Netflix: A More Reasonable Valuation After Losing 35% and 800,000 Subscribers in a Day?

Author's Avatar
Oct 26, 2011
Netflix (NFLX, Financial) had been serving its shareholders very well when it was growing fast in terms of its business as well as share price. But from July 2011, Reed Hastings got messed up with the strategy of the business, and that led NFLX’s price to experience free fall.


Just yesterday, the company released disappointed results for the third quarter and has a blurred domestic outlook for the future. The worse hit was in the stock price: It was down further, nearly 35% in a day. In the announcement, the third quarter ended with 21.4 million streaming subscriptions and 13.9 million DVD subscriptions. Unique domestic subscribers reduced to 23.8 million, driven by both higher-than-expected cancellations and acquisitions reductions. However, it still had year-on-year growth in gross additions, acquiring 4.7 million new subscribers, achieving 20% year-over-year growth. And the subscriber acquisition cost declined 24% to around $15. The domestic operating profit was at $120 million, with 15% margin, exceeding the target of 14% due to fewer DVD shipments and fewer DVD subscribers and usage.


For content acquisition, Netflix would end the agreement with Starz in February 2012, which controls the pay-cable rights to movies from Walt Disney Studios and Sony Pictures. In the announcement yesterday, the company said that Netflix Streaming Content Quality is 10 times that of Starz, and Netflix would just focus on the quality, not normally measuring by the number of Oscar-nominated or Emmy-nominated as subscribers of Netflix are watching the reality show more than the Oscar-nominated movies. It was said that 6% of viewing hours were from Starz titles, whereas 94% were non-Starz. In addition, Netflix just recently closed deals with DreamWorks Animation, Open Road, The CW, and an ongoing deal with AMC, along with renewed or expanded deals with ACB, NBC Universal, FOX, CBS, Viacom, Discovery, PBS and Sony Pictures.
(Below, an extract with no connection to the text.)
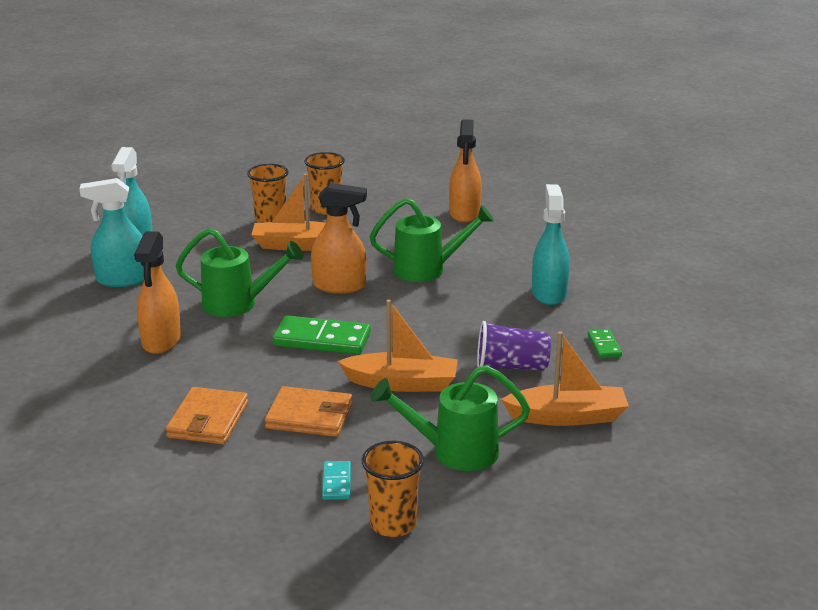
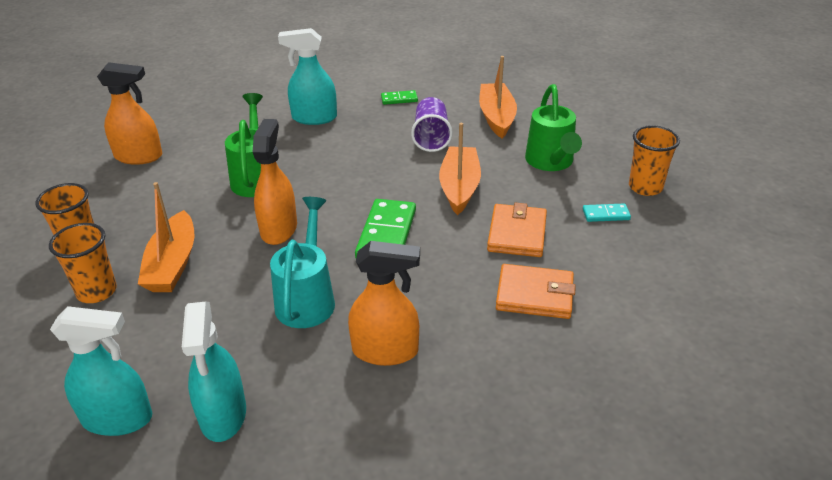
camera: 90 degrees left, 10 degrees up
green watering can [176,228,304,317] -> turquoise watering can [270,197,335,328]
For the fourth quarter domestic outlook, Hastings thought the DVD subscriptions would decline sharply this quarter, resulting from the price changes. The weekly rate of DVD cancellation is steadily shrinking, and it was expected to shrink more modestly in the future. The margin for domestic streaming would be expected to lower in quarter four, around 8% due to the increased streaming content spend. It was expected to lose money for the few quarters starting from next year. Before the quarter result announcement, analysts had expected 2012 earnings to grow around 38% from 2011. It seems like Hastings wanted to reset the expectations of the investors, analysts, as well as the public.


In its two businesses, the DVD business is enjoying 50% margin whereas the streaming business, even with the scalable, only has an 8% profit margin. As far as I understand, Hastings' strategy is to grow the streaming business with much lower profit margin and to ditch the DVD business. The sudden decision of raising rates for DVDs and unlimited streaming by 60% got a lot of investors who entered the position at $200-$300 level much poorer, and now the further decline in the stock price occurred as lower growth due to growing subscriptions and DVD cancellations. The good thing is the lower subscription acquisition cost as announced, which decreased of 24%. With these current content agreements, I thought it would be enough to attract a sufficient number of new subscribers in the future.


Now the question is whether to take a position in NFLX at this price. The historical valuation shows that it is around 30-40% off from the average five-year valuation. P/E is at 19.6 and P/CF is at 12.2, while the five-year average is 34.8 and 17 for earning and cash flow multiples respectively. With around 25 million subscribers worldwide and a market capitalization of $4 billion, each subscriber would be worth around $160. Netflix can turn out to be a takeover play; however, it is quite unpredictable in nature. In addition, if there are no further strategy moves, the subscriptions number would continue to decrease at least for several quarters to come, and its stock price might continue to suffer from significant fall.


This is the subjective viewpoint of the author, and it is not the recommendation to buy, hold or sell the stocks mentioned in this analysis. Anyone who wishes to buy, hold or sell the stocks has to do his/her own analysis at his/her own risk.